Collected data:
# # # # #
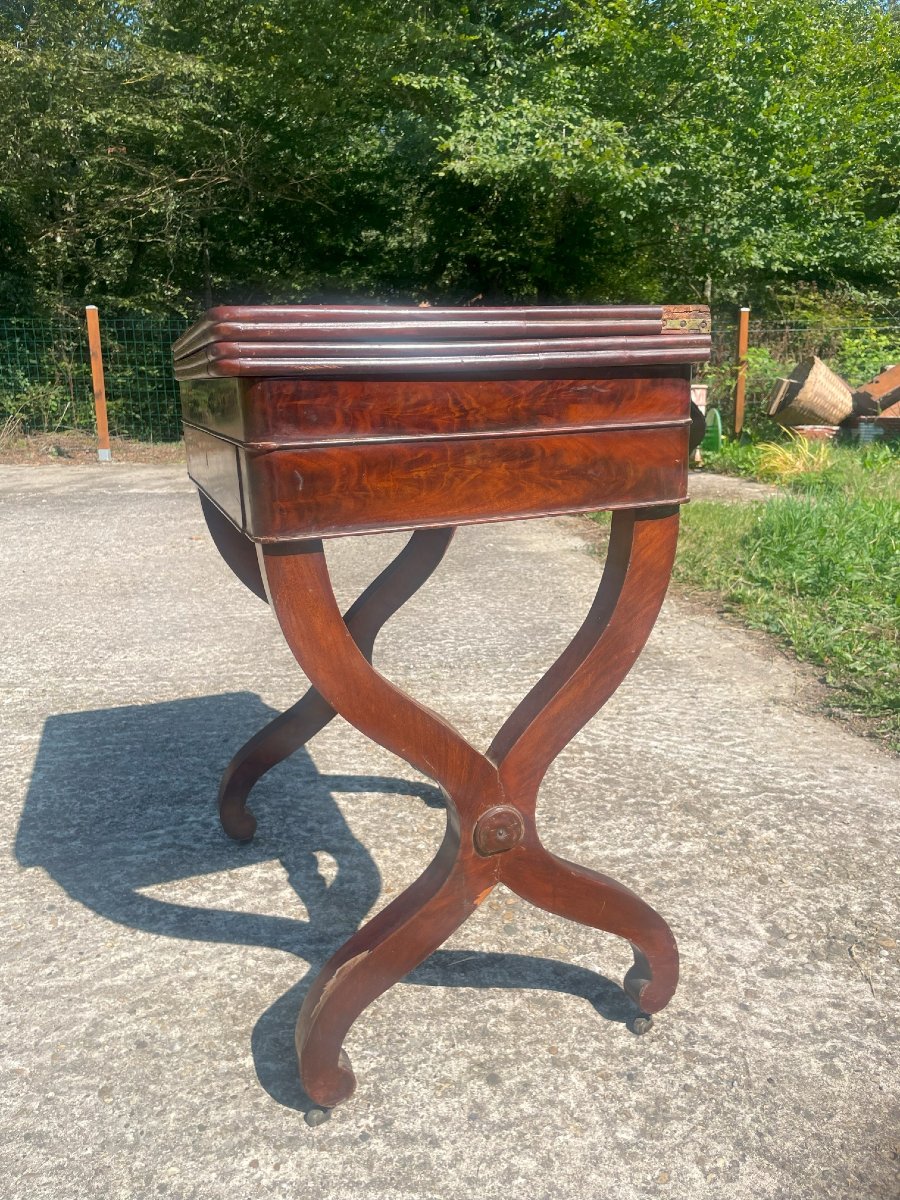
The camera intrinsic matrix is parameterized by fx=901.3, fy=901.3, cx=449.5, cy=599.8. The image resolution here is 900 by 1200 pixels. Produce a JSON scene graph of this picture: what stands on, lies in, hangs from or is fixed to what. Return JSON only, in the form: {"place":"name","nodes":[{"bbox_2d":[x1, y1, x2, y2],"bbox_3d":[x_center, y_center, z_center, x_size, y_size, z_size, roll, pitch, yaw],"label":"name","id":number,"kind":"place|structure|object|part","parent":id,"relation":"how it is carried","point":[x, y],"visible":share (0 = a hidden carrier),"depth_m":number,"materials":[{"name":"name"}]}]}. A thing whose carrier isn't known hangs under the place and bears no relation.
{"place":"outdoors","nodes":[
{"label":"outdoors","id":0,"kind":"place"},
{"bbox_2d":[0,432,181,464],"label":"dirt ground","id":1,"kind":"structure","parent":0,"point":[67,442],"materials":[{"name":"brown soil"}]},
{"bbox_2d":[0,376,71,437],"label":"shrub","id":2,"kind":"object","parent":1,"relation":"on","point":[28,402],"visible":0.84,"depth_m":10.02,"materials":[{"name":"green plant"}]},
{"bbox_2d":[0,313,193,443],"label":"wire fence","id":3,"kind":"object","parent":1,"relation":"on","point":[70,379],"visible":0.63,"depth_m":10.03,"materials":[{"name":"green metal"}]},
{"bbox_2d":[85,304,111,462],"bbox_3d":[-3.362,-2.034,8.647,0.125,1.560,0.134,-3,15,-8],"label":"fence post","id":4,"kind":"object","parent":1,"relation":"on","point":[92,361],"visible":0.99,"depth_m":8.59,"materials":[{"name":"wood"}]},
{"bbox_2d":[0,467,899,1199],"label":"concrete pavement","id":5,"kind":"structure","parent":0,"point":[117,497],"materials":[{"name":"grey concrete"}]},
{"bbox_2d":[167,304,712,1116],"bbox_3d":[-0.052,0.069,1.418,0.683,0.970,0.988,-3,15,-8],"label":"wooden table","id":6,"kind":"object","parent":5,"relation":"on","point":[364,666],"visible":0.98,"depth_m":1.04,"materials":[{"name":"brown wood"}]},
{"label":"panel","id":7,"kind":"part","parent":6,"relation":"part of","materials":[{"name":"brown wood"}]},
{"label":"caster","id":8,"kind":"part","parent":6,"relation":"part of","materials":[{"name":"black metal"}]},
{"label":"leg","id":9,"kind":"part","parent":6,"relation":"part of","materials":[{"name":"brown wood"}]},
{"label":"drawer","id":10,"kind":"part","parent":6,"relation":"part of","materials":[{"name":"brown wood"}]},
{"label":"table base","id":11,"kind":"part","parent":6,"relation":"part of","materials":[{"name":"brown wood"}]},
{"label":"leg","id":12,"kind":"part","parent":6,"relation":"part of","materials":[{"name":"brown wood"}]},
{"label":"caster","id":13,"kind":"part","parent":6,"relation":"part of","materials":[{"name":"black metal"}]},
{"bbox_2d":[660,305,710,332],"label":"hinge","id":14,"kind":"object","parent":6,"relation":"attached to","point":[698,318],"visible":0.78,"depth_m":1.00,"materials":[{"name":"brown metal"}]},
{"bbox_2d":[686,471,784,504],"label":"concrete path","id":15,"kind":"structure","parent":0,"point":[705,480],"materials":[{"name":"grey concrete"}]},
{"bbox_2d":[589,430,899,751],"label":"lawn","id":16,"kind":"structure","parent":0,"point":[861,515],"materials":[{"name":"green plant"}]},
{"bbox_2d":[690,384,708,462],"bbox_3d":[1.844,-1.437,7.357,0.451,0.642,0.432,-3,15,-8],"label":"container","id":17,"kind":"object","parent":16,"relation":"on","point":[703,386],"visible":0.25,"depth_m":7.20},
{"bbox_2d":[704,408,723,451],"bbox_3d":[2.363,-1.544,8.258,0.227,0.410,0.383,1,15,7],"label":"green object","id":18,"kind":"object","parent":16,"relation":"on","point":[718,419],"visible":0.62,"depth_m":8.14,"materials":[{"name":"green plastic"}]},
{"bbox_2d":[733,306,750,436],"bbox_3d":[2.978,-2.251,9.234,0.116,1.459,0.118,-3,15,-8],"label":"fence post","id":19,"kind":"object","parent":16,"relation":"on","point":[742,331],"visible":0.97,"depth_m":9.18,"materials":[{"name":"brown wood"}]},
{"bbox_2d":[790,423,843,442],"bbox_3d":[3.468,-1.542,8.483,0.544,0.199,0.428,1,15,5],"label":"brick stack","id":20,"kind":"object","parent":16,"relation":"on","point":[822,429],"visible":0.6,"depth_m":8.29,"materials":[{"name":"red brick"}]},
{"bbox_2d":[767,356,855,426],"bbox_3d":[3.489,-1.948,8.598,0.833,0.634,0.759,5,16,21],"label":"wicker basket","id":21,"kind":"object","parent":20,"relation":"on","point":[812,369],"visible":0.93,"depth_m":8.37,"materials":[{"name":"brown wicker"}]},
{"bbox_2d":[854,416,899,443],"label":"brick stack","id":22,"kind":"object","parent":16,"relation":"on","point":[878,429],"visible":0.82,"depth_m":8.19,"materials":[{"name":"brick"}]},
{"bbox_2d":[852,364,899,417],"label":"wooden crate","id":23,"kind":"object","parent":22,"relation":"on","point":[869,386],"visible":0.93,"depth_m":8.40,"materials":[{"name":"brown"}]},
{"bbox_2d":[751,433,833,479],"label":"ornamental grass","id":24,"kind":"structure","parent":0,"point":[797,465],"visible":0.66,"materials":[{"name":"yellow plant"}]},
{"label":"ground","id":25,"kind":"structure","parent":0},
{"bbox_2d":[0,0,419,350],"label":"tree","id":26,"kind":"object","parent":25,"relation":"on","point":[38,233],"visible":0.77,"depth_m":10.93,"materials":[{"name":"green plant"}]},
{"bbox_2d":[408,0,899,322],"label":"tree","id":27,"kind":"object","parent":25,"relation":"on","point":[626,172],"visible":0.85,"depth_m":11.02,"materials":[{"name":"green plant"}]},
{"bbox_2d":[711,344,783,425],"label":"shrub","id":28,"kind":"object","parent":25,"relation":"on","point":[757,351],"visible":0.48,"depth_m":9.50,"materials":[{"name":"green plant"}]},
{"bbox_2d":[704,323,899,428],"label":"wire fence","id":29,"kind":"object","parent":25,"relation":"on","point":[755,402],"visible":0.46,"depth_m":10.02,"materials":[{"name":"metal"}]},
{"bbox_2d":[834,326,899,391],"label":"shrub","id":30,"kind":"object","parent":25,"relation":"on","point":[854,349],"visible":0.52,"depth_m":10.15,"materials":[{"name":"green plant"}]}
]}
# # # # #
■ **Activity**
Output the entries above exactly as given, but strip out the pictures.

■ **Your solution**
The camera intrinsic matrix is parameterized by fx=901.3, fy=901.3, cx=449.5, cy=599.8. The image resolution here is 900 by 1200 pixels. Produce a JSON scene graph of this picture: what stands on, lies in, hangs from or is fixed to what. Return JSON only, in the form: {"place":"name","nodes":[{"bbox_2d":[x1, y1, x2, y2],"bbox_3d":[x_center, y_center, z_center, x_size, y_size, z_size, roll, pitch, yaw],"label":"name","id":number,"kind":"place|structure|object|part","parent":id,"relation":"how it is carried","point":[x, y],"visible":share (0 = a hidden carrier),"depth_m":number,"materials":[{"name":"name"}]}]}. A thing whose carrier isn't known hangs under the place and bears no relation.
{"place":"outdoors","nodes":[
{"label":"outdoors","id":0,"kind":"place"},
{"bbox_2d":[0,432,181,464],"label":"dirt ground","id":1,"kind":"structure","parent":0,"point":[67,442],"materials":[{"name":"brown soil"}]},
{"bbox_2d":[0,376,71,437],"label":"shrub","id":2,"kind":"object","parent":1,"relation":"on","point":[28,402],"visible":0.84,"depth_m":10.02,"materials":[{"name":"green plant"}]},
{"bbox_2d":[0,313,193,443],"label":"wire fence","id":3,"kind":"object","parent":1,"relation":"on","point":[70,379],"visible":0.63,"depth_m":10.03,"materials":[{"name":"green metal"}]},
{"bbox_2d":[85,304,111,462],"bbox_3d":[-3.362,-2.034,8.647,0.125,1.560,0.134,-3,15,-8],"label":"fence post","id":4,"kind":"object","parent":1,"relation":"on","point":[92,361],"visible":0.99,"depth_m":8.59,"materials":[{"name":"wood"}]},
{"bbox_2d":[0,467,899,1199],"label":"concrete pavement","id":5,"kind":"structure","parent":0,"point":[117,497],"materials":[{"name":"grey concrete"}]},
{"bbox_2d":[167,304,712,1116],"bbox_3d":[-0.052,0.069,1.418,0.683,0.970,0.988,-3,15,-8],"label":"wooden table","id":6,"kind":"object","parent":5,"relation":"on","point":[364,666],"visible":0.98,"depth_m":1.04,"materials":[{"name":"brown wood"}]},
{"label":"panel","id":7,"kind":"part","parent":6,"relation":"part of","materials":[{"name":"brown wood"}]},
{"label":"caster","id":8,"kind":"part","parent":6,"relation":"part of","materials":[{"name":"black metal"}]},
{"label":"leg","id":9,"kind":"part","parent":6,"relation":"part of","materials":[{"name":"brown wood"}]},
{"label":"drawer","id":10,"kind":"part","parent":6,"relation":"part of","materials":[{"name":"brown wood"}]},
{"label":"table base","id":11,"kind":"part","parent":6,"relation":"part of","materials":[{"name":"brown wood"}]},
{"label":"leg","id":12,"kind":"part","parent":6,"relation":"part of","materials":[{"name":"brown wood"}]},
{"label":"caster","id":13,"kind":"part","parent":6,"relation":"part of","materials":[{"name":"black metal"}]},
{"bbox_2d":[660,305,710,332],"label":"hinge","id":14,"kind":"object","parent":6,"relation":"attached to","point":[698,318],"visible":0.78,"depth_m":1.00,"materials":[{"name":"brown metal"}]},
{"bbox_2d":[686,471,784,504],"label":"concrete path","id":15,"kind":"structure","parent":0,"point":[705,480],"materials":[{"name":"grey concrete"}]},
{"bbox_2d":[589,430,899,751],"label":"lawn","id":16,"kind":"structure","parent":0,"point":[861,515],"materials":[{"name":"green plant"}]},
{"bbox_2d":[690,384,708,462],"bbox_3d":[1.844,-1.437,7.357,0.451,0.642,0.432,-3,15,-8],"label":"container","id":17,"kind":"object","parent":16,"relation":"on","point":[703,386],"visible":0.25,"depth_m":7.20},
{"bbox_2d":[704,408,723,451],"bbox_3d":[2.363,-1.544,8.258,0.227,0.410,0.383,1,15,7],"label":"green object","id":18,"kind":"object","parent":16,"relation":"on","point":[718,419],"visible":0.62,"depth_m":8.14,"materials":[{"name":"green plastic"}]},
{"bbox_2d":[733,306,750,436],"bbox_3d":[2.978,-2.251,9.234,0.116,1.459,0.118,-3,15,-8],"label":"fence post","id":19,"kind":"object","parent":16,"relation":"on","point":[742,331],"visible":0.97,"depth_m":9.18,"materials":[{"name":"brown wood"}]},
{"bbox_2d":[790,423,843,442],"bbox_3d":[3.468,-1.542,8.483,0.544,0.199,0.428,1,15,5],"label":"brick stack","id":20,"kind":"object","parent":16,"relation":"on","point":[822,429],"visible":0.6,"depth_m":8.29,"materials":[{"name":"red brick"}]},
{"bbox_2d":[767,356,855,426],"bbox_3d":[3.489,-1.948,8.598,0.833,0.634,0.759,5,16,21],"label":"wicker basket","id":21,"kind":"object","parent":20,"relation":"on","point":[812,369],"visible":0.93,"depth_m":8.37,"materials":[{"name":"brown wicker"}]},
{"bbox_2d":[854,416,899,443],"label":"brick stack","id":22,"kind":"object","parent":16,"relation":"on","point":[878,429],"visible":0.82,"depth_m":8.19,"materials":[{"name":"brick"}]},
{"bbox_2d":[852,364,899,417],"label":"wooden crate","id":23,"kind":"object","parent":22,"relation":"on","point":[869,386],"visible":0.93,"depth_m":8.40,"materials":[{"name":"brown"}]},
{"bbox_2d":[751,433,833,479],"label":"ornamental grass","id":24,"kind":"structure","parent":0,"point":[797,465],"visible":0.66,"materials":[{"name":"yellow plant"}]},
{"label":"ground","id":25,"kind":"structure","parent":0},
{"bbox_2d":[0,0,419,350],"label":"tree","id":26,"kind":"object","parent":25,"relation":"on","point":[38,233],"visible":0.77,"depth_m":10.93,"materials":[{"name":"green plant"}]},
{"bbox_2d":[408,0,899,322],"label":"tree","id":27,"kind":"object","parent":25,"relation":"on","point":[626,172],"visible":0.85,"depth_m":11.02,"materials":[{"name":"green plant"}]},
{"bbox_2d":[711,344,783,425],"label":"shrub","id":28,"kind":"object","parent":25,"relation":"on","point":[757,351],"visible":0.48,"depth_m":9.50,"materials":[{"name":"green plant"}]},
{"bbox_2d":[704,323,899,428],"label":"wire fence","id":29,"kind":"object","parent":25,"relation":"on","point":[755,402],"visible":0.46,"depth_m":10.02,"materials":[{"name":"metal"}]},
{"bbox_2d":[834,326,899,391],"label":"shrub","id":30,"kind":"object","parent":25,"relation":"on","point":[854,349],"visible":0.52,"depth_m":10.15,"materials":[{"name":"green plant"}]}
]}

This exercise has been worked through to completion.